**PROBLEM REQUIREMENTS**. Exactly as they appear, set down all of the records.

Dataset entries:

-- Opening Marker --

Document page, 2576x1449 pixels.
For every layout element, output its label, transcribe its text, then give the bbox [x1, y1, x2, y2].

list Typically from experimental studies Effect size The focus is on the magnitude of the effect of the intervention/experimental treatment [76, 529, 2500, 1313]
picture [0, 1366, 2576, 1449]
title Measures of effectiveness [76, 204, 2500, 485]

-- Closing Marker --

**EXPECTED ANSWER**.
Document page, 2576x1449 pixels.
For every layout element, output its label, transcribe its text, then give the bbox [x1, y1, x2, y2].

list Typically from experimental studies Effect size The focus is on the magnitude of the effect of the intervention/experimental treatment [76, 529, 2500, 1313]
picture [0, 1366, 2576, 1449]
title Measures of effectiveness [76, 204, 2500, 485]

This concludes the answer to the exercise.